[Opening LISTED RECORDS section]
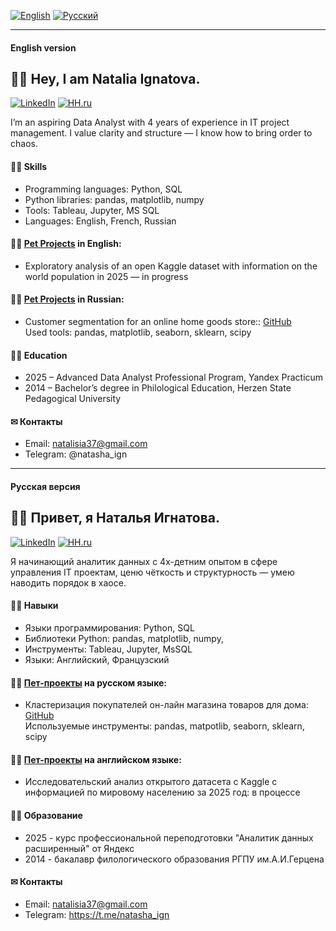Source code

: 
[![English](https://img.shields.io/badge/English-blue?style=for-the-badge)](#english-version)
[![Русский](https://img.shields.io/badge/Русский-red?style=for-the-badge)](#русская-версия)

---

#### English version

## 🙋‍♀️ Hey, I am Natalia Ignatova.
[![LinkedIn](https://img.shields.io/badge/LinkedIn-0077B5?style=for-the-badge&logo=linkedin&logoColor=white)]([https://www.linkedin.com/in/твой_профиль](https://www.linkedin.com/in/natalia-ignatova-222aa688/)) [![HH.ru](https://img.shields.io/badge/HH.ru-darkgray?style=for-the-badge&logo=briefcase&logoColor=white)]([https://hh.ru/resume/твой_профиль](https://hh.ru/resume/35c1a4f0ff0f80ecd90039ed1f365366507737))


I’m an aspiring Data Analyst with 4 years of experience in IT project management.
I value clarity and structure — I know how to bring order to chaos.

#### 👩‍🔧 Skills

* Programming languages: Python, SQL
* Python libraries: pandas, matplotlib, numpy
* Tools: Tableau, Jupyter, MS SQL
* Languages: English, French, Russian

#### 👩‍💻  [Pet Projects](https://github.com/Natasha-ign/Pet-projects_EN) in English:
* Exploratory analysis of an open Kaggle dataset with information on the world population in 2025 — in progress

#### 👩‍💻  [Pet Projects](https://github.com/Natasha-ign/Pet-projects_RU) in Russian:
* Customer segmentation for an online home goods store::  [GitHub](https://github.com/Natasha-ign/Projects/blob/main/e-com_customer%20clusters/e-com_%D0%B2%D1%8B%D1%8F%D0%B2%D0%BB%D0%B5%D0%BD%D0%B8%D0%B5%20%D0%BF%D1%80%D0%BE%D1%84%D0%B8%D0%BB%D0%B5%D0%B9%20%D0%BF%D0%BE%D1%82%D1%80%D0%B5%D0%B1%D0%BB%D0%B5%D0%BD%D0%B8%D1%8F.ipynb)  
Used tools: pandas, matplotlib, seaborn, sklearn, scipy

#### 👩‍🎓 Education

* 2025 – Advanced Data Analyst Professional Program, Yandex Practicum
* 2014 – Bachelor’s degree in Philological Education, Herzen State Pedagogical University

#### ✉ Контакты

* Email: natalisia37@gmail.com
* Telegram: @natasha_ign



---

#### Русская версия


## 🙋‍♀️ Привет, я Наталья Игнатова.


[![LinkedIn](https://img.shields.io/badge/LinkedIn-0077B5?style=for-the-badge&logo=linkedin&logoColor=white)]([https://www.linkedin.com/in/твой_профиль](https://www.linkedin.com/in/natalia-ignatova-222aa688/)) [![HH.ru](https://img.shields.io/badge/HH.ru-darkgray?style=for-the-badge&logo=briefcase&logoColor=white)]([https://hh.ru/resume/твой_профиль](https://hh.ru/resume/35c1a4f0ff0f80ecd90039ed1f365366507737))

Я начинающий аналитик данных с 4х-детним опытом в сфере управления IT проектам, ценю чёткость и структурность — умею наводить порядок в хаосе.  


#### 👩‍🔧 Навыки
* Языки программирования: Python, SQL
* Библиотеки Python: pandas, matplotlib, numpy, 
* Инструменты: Tableau, Jupyter, MsSQL
* Языки: Английский, Французский
  
#### 👩‍💻  [Пет-проекты](https://github.com/Natasha-ign/Pet-projects_RU) на русском языке:
* Кластеризация покупателей он-лайн магазина товаров для дома:  [GitHub](https://github.com/Natasha-ign/Projects/blob/main/e-com_customer%20clusters/e-com_%D0%B2%D1%8B%D1%8F%D0%B2%D0%BB%D0%B5%D0%BD%D0%B8%D0%B5%20%D0%BF%D1%80%D0%BE%D1%84%D0%B8%D0%BB%D0%B5%D0%B9%20%D0%BF%D0%BE%D1%82%D1%80%D0%B5%D0%B1%D0%BB%D0%B5%D0%BD%D0%B8%D1%8F.ipynb)  
Используемые инструменты: pandas, matpotlib, seaborn, sklearn, scipy

#### 👩‍💻  [Пет-проекты](https://github.com/Natasha-ign/Pet-projects_EN) на английском языке:
* Исследовательский анализ открытого датасета с Kaggle с информацией по мировому населению за 2025 год: в процессе



#### 👩‍🎓 Образование
 * 2025 - курс профессиональной переподготовки "Аналитик данных расширенный" от Яндекс
 * 2014 - бакалавр филологического образования РГПУ им.А.И.Герцена

#### ✉ Контакты
* Email: natalisia37@gmail.com
* Telegram: https://t.me/natasha_ign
[Closing LISTED RECORDS section]
● **EXERCISE BRIEF**
From the material above, copy every line where the word "with" is found.

● **EXERCISE RESPONSE**
I’m an aspiring Data Analyst with 4 years of experience in IT project management.
* Exploratory analysis of an open Kaggle dataset with information on the world population in 2025 — in progress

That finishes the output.